Au-delà de ces déclarations au caractère très formel, un point de comparaison intéressant concerne la composition des délégations officielles que les gouvernements enverront à Rome pour assister à la messe d’installation du nouveau pape. Le 8 avril 2005, jour où furent célébrées les obsèques du pape Jean Paul II, les délégations avaient afflué du monde entier. Parmi les chefs d’Etat présents place Saint-Pierre figurait le président taiwanais Chen Shui-bian. Même si celui-ci n’avait passé que huit heures à Rome et au Vatican et n’avait eu aucun entretien avec un responsable du Saint-Siège, le seul fait d’être le premier président taiwanais à se rendre au Vatican et d’être vu parmi les principaux dirigeants de la planète avait constitué, pour Taiwan, une victoire. La presse taiwanaise avait d’ailleurs salué « le caractère historique » et « le beau succès diplomatique », tandis que Pékin fustigeait « une action visant à créer deux Chine ou une Chine et un Taiwan, ce à quoi le gouvernement chinois s’est toujours refusé ». Pour la Chine populaire, à l’évidence, la présence du président Chen place Saint-Pierre avait représenté un revers.

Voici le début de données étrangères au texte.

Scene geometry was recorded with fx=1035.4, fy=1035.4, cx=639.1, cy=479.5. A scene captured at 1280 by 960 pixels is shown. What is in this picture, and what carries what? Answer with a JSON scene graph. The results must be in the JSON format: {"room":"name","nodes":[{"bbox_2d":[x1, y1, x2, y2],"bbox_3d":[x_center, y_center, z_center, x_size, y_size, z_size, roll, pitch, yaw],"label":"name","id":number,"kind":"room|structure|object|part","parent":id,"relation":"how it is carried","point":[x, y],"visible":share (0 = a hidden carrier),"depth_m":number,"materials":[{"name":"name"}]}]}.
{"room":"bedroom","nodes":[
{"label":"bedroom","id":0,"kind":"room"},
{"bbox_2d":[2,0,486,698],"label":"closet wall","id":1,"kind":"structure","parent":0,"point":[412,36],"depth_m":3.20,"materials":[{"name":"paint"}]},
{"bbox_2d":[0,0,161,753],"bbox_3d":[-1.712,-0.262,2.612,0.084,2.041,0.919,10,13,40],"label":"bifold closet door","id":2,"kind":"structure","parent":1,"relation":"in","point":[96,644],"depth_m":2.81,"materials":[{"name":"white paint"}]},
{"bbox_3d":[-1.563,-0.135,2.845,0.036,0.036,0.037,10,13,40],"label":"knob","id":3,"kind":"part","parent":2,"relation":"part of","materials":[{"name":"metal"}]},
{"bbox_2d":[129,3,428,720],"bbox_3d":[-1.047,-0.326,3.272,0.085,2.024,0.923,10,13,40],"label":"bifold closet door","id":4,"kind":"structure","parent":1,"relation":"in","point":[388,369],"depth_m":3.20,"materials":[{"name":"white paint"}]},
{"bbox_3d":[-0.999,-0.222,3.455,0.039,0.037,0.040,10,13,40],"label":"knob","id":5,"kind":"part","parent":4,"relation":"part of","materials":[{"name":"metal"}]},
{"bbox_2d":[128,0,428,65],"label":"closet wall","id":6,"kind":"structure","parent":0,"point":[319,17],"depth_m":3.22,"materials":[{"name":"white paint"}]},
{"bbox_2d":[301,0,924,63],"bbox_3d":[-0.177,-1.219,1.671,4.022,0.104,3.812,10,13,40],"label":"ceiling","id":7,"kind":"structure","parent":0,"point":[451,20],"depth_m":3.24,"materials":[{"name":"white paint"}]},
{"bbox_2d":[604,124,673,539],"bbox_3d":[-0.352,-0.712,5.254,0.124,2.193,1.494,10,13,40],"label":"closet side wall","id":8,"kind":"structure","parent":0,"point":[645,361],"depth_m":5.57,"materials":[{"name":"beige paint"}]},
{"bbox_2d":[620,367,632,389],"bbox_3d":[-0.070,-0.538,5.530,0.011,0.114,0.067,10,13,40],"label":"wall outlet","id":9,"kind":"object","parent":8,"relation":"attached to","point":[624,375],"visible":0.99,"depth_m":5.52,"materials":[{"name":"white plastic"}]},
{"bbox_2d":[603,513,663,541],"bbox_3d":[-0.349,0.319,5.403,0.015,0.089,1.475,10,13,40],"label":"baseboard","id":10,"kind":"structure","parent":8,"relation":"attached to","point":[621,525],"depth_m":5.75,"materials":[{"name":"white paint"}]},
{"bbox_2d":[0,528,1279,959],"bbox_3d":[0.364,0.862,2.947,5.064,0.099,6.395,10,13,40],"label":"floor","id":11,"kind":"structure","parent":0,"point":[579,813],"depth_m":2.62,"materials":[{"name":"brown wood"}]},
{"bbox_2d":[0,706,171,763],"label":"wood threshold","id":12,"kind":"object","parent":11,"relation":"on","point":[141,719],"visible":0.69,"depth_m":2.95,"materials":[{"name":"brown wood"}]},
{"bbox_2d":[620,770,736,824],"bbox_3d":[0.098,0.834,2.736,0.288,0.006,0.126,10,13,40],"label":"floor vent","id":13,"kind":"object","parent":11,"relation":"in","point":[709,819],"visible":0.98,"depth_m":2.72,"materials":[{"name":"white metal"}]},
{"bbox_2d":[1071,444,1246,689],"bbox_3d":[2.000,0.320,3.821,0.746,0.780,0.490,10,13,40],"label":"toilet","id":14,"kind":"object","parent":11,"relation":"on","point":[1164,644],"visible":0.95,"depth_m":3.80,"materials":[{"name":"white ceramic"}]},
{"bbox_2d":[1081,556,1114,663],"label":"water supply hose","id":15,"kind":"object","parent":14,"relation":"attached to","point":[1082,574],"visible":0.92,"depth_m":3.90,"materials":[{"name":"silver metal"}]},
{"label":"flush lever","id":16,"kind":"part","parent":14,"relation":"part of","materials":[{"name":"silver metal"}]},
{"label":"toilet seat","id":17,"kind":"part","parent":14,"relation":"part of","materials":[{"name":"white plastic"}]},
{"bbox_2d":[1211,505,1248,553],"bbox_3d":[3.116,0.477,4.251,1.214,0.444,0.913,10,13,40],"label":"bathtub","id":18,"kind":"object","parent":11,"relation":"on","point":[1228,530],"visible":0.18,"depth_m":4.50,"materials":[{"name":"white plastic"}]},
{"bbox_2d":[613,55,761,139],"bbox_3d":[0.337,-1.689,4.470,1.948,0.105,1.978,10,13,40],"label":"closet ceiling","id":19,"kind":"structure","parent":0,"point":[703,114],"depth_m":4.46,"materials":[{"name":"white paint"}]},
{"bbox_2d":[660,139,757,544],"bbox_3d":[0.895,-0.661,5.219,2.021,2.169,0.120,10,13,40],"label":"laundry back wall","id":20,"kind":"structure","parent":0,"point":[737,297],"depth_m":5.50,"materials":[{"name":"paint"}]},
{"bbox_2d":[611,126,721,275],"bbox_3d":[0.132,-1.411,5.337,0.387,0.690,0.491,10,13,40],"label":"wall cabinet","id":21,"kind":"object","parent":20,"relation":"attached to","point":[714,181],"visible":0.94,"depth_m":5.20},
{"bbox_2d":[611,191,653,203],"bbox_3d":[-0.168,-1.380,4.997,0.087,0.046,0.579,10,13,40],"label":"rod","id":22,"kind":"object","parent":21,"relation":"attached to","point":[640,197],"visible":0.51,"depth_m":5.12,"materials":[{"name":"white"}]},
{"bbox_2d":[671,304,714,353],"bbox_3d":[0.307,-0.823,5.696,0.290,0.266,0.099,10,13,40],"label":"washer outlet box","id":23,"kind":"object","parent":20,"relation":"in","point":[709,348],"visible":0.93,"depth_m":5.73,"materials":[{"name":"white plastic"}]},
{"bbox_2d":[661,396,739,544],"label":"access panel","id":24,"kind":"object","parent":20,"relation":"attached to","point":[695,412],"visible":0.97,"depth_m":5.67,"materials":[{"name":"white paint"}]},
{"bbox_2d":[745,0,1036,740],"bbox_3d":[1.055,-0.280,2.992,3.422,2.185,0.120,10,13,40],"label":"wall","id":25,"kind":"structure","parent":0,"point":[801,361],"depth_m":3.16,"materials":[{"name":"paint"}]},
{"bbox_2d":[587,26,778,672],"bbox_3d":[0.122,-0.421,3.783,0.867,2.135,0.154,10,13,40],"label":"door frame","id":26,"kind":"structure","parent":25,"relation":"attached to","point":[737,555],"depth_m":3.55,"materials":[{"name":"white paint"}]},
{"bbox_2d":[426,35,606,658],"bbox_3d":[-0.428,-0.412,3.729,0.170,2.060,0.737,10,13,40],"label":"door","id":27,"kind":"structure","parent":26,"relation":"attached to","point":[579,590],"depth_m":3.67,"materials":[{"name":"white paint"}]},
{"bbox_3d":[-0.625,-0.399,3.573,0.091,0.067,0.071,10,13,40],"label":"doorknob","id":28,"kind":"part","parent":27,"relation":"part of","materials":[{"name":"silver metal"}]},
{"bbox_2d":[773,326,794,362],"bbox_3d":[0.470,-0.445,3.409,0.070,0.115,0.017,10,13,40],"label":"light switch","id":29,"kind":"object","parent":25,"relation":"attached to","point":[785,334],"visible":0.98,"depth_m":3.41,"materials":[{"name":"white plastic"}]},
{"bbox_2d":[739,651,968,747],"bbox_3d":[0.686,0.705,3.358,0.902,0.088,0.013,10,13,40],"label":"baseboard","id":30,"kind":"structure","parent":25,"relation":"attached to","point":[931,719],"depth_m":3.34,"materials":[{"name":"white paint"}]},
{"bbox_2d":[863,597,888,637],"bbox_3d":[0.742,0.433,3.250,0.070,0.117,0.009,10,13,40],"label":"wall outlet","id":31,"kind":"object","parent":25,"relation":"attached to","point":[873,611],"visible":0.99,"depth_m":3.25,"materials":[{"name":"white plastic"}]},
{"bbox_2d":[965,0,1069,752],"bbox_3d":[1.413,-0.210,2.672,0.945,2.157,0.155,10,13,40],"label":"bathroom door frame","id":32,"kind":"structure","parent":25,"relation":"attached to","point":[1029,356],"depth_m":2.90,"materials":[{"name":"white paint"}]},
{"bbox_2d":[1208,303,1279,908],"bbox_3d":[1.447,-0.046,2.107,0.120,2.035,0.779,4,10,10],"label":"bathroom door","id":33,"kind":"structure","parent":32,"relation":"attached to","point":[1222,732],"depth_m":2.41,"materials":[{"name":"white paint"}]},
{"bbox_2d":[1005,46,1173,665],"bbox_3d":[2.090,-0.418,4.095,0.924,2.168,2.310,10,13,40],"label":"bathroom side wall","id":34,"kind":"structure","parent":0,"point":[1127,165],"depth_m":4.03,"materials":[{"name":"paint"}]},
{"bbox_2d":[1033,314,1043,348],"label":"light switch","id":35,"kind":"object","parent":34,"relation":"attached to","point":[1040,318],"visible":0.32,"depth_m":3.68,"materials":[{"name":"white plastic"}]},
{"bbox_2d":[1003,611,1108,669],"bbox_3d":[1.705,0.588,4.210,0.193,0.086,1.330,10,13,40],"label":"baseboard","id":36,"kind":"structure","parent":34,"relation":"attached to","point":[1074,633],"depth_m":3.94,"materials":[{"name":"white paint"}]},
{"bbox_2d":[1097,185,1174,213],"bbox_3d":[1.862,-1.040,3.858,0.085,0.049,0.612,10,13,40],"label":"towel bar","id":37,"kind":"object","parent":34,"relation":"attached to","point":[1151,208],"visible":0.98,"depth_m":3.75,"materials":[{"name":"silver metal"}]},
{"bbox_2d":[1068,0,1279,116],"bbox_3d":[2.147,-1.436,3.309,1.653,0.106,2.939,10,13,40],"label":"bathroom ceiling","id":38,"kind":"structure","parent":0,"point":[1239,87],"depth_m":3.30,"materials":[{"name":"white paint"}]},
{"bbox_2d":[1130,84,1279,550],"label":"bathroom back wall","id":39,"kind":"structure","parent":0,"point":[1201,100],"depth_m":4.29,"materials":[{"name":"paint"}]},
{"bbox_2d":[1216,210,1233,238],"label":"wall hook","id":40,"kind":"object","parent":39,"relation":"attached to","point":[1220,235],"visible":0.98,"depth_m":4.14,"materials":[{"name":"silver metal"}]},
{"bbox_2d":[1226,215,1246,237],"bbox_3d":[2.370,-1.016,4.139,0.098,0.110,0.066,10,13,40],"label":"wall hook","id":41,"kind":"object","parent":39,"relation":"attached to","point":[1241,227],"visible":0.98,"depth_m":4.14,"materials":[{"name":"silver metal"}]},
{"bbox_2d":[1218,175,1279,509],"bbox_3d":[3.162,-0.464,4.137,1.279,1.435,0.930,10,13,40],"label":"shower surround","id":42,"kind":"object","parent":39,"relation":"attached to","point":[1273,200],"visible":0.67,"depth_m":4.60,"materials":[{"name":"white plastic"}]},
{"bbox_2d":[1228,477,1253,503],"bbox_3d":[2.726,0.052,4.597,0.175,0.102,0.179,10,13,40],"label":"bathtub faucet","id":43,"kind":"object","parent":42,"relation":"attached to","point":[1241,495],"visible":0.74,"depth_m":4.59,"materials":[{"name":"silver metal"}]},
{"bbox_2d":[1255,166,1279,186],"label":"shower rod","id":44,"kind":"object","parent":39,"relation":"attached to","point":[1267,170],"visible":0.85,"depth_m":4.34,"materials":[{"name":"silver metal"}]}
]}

Cette fois-ci, du fait de la renonciation de Benoît XVI, il n’y aura pas de messe de funérailles à Rome mais seulement une messe d’intronisation du nouveau pape. Celle-ci a été fixée au 19 mars, solennité de la Saint Joseph. La question se pose du niveau de la délégation que Taiwan enverra à Rome à cette occasion. Dès après l’élection du pape François, le président taiwanais, Ma Ying-jeou, son ministre des Affaires étrangères, David Lin, et son ambassadeur près le Saint-Siège, Larry Wang, ont envoyé des messages de félicitations au Saint-Siège. Aujourd’hui jeudi 14 mars, David Lin a précisé que « les détails concernant la composition de la délégation [de Taiwan à la messe d’intronisation] étaient en cours de finalisation ».

Selon les observateurs, la présence du président Ma à Rome le 19 mars représenterait une surprise. En effet, autant le président Chen, membre du camp des indépendantistes, était prêt à saisir toute occasion lui permettant d’asseoir le statut international de son pays, autant le président Ma, membre du Kouomintang, a entamé, depuis son arrivée au pouvoir en 2008, une politique de rapprochement avec Pékin et il se gardera donc sans doute de tout geste pouvant provoquer la colère de Pékin.

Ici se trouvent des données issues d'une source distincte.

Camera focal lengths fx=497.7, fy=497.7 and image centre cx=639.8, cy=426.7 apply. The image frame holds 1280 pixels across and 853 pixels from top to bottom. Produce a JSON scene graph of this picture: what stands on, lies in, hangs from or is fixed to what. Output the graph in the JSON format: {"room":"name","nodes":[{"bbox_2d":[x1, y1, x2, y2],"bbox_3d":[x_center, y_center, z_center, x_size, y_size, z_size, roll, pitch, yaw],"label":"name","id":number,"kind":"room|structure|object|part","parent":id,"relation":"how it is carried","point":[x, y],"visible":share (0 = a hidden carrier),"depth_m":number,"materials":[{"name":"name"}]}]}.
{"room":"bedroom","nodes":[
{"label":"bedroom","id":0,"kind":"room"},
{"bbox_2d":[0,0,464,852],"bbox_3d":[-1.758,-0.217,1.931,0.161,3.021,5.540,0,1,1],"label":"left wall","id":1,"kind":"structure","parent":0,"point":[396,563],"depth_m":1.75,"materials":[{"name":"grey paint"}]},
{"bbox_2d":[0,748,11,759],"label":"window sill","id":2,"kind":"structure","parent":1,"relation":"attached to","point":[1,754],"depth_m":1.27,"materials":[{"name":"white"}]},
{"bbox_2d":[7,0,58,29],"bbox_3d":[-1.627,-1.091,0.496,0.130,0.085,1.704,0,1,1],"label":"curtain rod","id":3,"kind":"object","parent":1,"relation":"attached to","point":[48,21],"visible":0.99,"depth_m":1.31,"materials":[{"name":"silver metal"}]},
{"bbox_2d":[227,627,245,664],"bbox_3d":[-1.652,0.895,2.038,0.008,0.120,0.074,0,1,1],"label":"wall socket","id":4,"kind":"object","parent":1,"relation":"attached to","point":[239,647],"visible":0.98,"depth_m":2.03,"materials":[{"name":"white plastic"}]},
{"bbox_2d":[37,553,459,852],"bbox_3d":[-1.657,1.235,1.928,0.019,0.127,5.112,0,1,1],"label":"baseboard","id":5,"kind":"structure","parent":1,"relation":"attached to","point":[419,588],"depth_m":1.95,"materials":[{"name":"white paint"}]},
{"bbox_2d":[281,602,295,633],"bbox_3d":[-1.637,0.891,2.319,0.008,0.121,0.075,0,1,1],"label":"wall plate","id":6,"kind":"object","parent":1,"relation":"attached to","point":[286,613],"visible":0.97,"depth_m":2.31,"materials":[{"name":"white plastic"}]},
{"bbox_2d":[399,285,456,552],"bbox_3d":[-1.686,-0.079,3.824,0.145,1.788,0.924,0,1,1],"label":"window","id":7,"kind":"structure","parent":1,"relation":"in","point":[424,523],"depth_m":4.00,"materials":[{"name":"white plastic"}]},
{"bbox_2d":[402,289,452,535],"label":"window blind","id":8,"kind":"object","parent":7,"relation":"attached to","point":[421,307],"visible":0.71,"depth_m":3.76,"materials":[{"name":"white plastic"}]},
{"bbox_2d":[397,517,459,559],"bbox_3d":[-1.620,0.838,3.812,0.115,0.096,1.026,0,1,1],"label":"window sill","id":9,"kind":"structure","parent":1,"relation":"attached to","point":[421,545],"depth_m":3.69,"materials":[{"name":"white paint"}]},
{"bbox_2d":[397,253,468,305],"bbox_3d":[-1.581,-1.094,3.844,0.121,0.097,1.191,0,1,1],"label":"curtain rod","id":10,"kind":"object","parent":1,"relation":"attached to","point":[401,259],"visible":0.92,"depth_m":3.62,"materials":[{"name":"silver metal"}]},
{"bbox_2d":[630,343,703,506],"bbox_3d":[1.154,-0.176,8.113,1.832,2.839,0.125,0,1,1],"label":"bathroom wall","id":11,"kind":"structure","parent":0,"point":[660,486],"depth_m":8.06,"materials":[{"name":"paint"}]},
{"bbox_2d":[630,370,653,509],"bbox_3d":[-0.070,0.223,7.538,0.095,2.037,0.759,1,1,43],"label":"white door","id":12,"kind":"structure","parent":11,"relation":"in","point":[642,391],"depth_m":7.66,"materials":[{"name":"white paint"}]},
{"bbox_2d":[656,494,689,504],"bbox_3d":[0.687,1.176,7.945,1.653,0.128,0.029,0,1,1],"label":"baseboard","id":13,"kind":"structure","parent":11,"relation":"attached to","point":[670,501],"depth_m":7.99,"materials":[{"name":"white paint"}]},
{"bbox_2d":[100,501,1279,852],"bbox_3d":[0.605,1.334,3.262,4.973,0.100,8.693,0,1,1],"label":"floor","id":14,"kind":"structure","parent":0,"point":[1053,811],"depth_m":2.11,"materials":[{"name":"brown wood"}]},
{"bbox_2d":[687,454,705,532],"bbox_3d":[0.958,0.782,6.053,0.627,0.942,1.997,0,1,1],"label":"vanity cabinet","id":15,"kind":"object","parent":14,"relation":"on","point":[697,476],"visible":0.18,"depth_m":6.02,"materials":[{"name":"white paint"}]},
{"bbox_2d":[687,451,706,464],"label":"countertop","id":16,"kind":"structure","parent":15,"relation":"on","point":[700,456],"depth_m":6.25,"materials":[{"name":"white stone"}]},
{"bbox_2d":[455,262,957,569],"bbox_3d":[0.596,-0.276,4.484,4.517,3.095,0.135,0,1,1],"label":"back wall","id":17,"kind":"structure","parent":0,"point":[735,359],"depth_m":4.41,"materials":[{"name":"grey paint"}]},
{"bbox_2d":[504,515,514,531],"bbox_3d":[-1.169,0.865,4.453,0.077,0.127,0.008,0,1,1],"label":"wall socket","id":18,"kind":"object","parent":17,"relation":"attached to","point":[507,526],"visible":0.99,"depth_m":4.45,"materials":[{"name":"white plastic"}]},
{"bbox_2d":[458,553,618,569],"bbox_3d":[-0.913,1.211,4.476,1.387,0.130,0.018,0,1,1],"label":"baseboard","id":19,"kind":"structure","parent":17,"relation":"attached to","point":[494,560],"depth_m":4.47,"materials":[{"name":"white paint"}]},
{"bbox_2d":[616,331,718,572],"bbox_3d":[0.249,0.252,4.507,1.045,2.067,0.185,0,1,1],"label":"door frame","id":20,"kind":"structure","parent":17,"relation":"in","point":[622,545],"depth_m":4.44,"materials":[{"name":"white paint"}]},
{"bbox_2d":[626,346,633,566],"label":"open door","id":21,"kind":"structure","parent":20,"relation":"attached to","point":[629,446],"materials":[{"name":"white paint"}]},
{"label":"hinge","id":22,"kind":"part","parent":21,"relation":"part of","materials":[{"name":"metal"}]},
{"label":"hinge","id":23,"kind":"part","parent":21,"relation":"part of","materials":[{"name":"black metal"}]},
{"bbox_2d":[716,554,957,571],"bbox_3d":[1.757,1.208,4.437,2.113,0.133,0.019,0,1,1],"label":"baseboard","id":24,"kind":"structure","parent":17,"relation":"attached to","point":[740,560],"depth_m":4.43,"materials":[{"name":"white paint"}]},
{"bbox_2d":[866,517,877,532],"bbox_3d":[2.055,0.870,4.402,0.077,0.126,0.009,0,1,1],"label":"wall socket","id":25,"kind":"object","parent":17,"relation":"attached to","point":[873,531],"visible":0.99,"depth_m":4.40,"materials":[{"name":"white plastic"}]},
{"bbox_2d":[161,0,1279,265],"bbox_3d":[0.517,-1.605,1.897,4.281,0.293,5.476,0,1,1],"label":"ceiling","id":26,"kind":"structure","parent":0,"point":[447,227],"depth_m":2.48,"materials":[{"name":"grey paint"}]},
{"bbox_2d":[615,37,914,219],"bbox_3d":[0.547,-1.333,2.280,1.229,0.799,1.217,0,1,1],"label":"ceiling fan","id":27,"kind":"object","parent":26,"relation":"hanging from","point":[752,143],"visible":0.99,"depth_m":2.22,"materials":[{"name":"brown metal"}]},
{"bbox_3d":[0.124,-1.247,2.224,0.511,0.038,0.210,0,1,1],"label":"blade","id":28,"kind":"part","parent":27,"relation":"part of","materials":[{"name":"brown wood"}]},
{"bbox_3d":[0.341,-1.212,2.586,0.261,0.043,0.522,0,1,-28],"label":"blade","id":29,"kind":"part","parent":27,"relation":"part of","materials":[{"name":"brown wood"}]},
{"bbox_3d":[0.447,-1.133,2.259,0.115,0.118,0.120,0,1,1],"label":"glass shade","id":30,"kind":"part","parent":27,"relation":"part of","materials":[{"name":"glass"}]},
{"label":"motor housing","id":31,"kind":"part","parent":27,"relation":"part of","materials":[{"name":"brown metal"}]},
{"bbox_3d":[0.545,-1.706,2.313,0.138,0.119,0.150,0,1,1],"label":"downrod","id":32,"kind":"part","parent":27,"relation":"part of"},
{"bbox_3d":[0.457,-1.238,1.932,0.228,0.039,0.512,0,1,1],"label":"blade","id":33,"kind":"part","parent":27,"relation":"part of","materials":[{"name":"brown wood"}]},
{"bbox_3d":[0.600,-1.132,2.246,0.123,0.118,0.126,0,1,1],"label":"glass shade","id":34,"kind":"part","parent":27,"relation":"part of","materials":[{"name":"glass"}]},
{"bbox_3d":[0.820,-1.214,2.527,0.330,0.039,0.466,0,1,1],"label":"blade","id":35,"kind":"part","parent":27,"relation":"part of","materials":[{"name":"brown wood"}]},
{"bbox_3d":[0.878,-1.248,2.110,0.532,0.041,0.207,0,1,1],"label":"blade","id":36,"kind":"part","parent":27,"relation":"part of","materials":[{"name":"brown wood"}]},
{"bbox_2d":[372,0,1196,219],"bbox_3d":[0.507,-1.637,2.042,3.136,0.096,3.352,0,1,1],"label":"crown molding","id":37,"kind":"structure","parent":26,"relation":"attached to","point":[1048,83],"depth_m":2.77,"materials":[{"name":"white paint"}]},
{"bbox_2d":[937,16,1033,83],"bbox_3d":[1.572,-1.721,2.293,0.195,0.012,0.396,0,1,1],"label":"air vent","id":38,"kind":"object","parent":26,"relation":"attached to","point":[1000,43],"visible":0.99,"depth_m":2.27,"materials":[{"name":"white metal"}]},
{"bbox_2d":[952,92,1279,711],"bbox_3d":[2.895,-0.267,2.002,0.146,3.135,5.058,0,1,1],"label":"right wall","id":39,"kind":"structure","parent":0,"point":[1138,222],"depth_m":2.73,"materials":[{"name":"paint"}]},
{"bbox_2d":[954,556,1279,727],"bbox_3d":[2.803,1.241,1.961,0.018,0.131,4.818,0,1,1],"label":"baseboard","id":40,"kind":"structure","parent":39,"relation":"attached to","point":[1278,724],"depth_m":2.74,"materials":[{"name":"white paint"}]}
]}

Pour autant, le Saint-Siège figure au petit nombre des Etats avec lequel Taiwan entretient des relations diplomatiques et Taipei ne peut se permettre de négliger ces relations. Dans les milieux proches de la diplomatie taiwanaise, on se refuse aujourd’hui à tout commentaire, mais le plus probable est que le ministre de l’Intérieur, dont le portefeuille comprend les Affaires religieuses, ou le ministre des Affaires étrangères soit dépêché à Rome le 19 mars.

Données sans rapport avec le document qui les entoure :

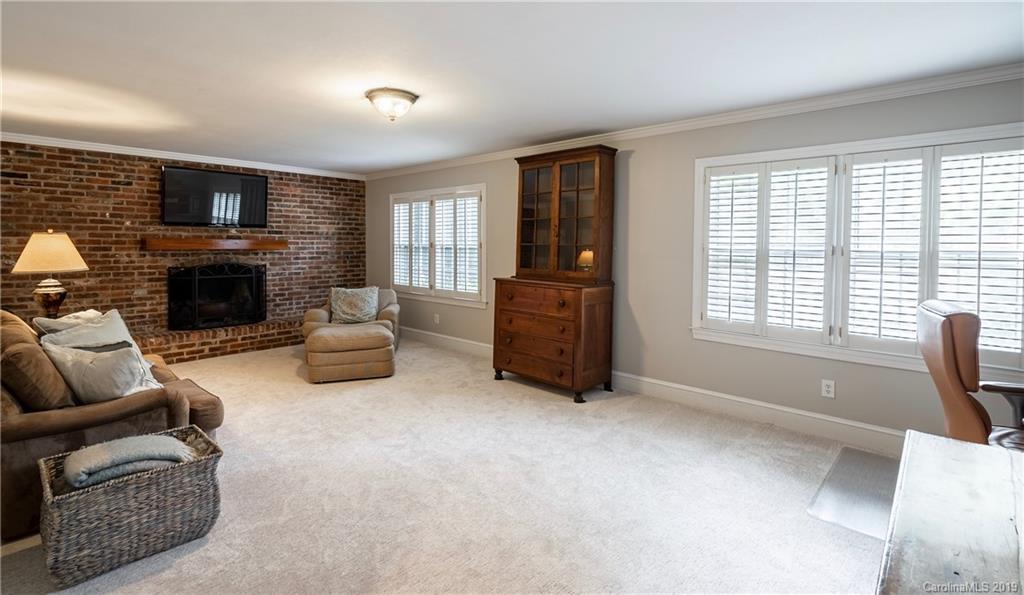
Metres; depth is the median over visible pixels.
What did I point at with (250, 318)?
fireplace screen
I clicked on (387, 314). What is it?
armchair
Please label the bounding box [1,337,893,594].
carpet floor
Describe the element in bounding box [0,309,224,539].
sofa
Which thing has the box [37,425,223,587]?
wicker basket
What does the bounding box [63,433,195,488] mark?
blanket
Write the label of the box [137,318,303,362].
brick hearth
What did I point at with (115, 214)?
brick wall
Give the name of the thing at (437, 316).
wall socket
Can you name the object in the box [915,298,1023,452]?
office chair
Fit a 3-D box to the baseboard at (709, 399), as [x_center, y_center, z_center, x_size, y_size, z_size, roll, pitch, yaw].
[0.765,0.912,4.563,7.624,0.149,0.018,3,4,43]
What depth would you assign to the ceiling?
2.70 m
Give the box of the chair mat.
[807,445,896,540]
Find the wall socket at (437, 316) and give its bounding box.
[433,313,439,323]
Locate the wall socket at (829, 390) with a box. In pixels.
[821,379,835,398]
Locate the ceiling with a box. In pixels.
[0,0,1023,173]
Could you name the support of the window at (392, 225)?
in the right wall at (632, 170)
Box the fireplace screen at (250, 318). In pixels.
[168,262,267,329]
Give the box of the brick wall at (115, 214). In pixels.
[0,141,366,353]
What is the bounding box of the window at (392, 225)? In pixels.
[390,184,486,306]
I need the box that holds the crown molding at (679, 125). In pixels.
[365,62,1023,179]
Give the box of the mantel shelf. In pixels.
[141,237,287,250]
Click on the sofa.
(141, 407)
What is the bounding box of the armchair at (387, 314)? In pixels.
[304,286,399,351]
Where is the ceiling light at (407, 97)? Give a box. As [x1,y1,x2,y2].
[365,87,418,121]
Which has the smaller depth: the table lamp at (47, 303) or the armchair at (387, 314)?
the table lamp at (47, 303)
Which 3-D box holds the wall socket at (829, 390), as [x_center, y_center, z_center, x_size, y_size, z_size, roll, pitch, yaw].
[2.266,0.730,3.261,0.074,0.119,0.009,3,4,43]
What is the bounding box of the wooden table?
[876,431,1023,594]
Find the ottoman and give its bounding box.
[304,320,394,382]
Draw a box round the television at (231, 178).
[160,165,269,227]
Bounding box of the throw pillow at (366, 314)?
[329,286,380,323]
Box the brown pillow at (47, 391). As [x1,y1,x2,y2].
[0,313,75,409]
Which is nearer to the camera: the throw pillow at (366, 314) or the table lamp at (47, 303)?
the table lamp at (47, 303)
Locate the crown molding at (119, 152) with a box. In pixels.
[0,132,367,180]
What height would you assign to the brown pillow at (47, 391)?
0.384 m
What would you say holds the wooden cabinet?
on the carpet floor
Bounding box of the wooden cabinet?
[491,144,617,401]
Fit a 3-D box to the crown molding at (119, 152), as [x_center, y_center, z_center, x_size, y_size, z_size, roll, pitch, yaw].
[-4.063,-1.559,5.422,0.065,0.080,4.766,3,4,43]
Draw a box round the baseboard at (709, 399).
[405,327,904,454]
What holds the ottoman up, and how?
on the carpet floor
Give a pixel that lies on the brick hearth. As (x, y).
(252, 339)
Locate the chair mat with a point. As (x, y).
(846, 505)
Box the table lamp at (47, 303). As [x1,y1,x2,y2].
[10,229,88,317]
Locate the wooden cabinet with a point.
(527, 214)
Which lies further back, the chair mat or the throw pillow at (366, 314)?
the throw pillow at (366, 314)
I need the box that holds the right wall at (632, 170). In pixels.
[365,74,1023,448]
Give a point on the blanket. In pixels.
(139, 450)
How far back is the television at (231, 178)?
5.58 m
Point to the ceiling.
(387, 76)
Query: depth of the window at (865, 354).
3.13 m
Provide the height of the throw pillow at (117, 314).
0.409 m
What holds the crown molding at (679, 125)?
attached to the right wall at (632, 170)
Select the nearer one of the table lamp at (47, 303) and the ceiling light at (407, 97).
the ceiling light at (407, 97)
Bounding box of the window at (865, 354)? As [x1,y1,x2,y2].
[691,122,1023,378]
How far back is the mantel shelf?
5.50 m
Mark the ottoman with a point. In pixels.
(377, 333)
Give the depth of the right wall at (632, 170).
3.92 m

Au cas où Taipei choisisse, afin de ne pas froisser Pékin, d’envoyer une délégation au rang des seuls vice-ministres, c’est le Saint-Siège qui pourrait s’offenser. Toutefois, comme le notent les analystes, le dossier des relations sino-vaticanes figure en bonne place parmi les priorités du Saint-Siège et Rome sait faire preuve de souplesse en la matière. Ainsi, nul, dans l’Eglise, ne s’est offusqué lorsqu’en octobre dernier, à l’occasion de la messe célébrée en la cathédrale de Taipei pour le soixante-dixième anniversaire de l’établissement des relations diplomatiques entre le Saint-Siège et la République de Chine (1942-2012), le gouvernement du président Ma avait seulement délégué deux vice-ministres à la cérémonie. Pareillement, le 14 janvier dernier, un colloque international consacré à ce soixante-dixième anniversaire devait avoir lieu à l’université catholique Fujen, à Taipei ; son annulation à la dernière minute n’a pas soulevé de protestations.